Stored records

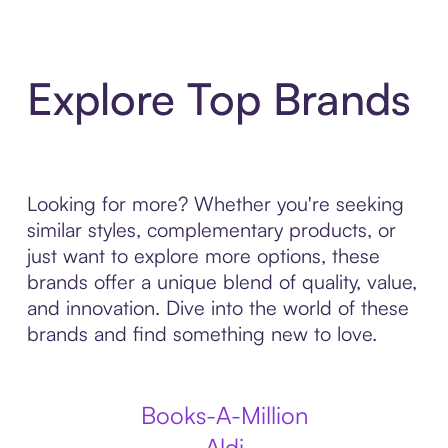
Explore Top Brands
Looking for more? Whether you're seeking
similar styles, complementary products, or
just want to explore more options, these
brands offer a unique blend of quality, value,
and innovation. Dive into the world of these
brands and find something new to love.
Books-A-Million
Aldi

* _Task objective_:
Quote every record above exactly, omitting any pictures they contain.

* _Result_:
Explore Top Brands
Looking for more? Whether you're seeking
similar styles, complementary products, or
just want to explore more options, these
brands offer a unique blend of quality, value,
and innovation. Dive into the world of these
brands and find something new to love.
Books-A-Million
Aldi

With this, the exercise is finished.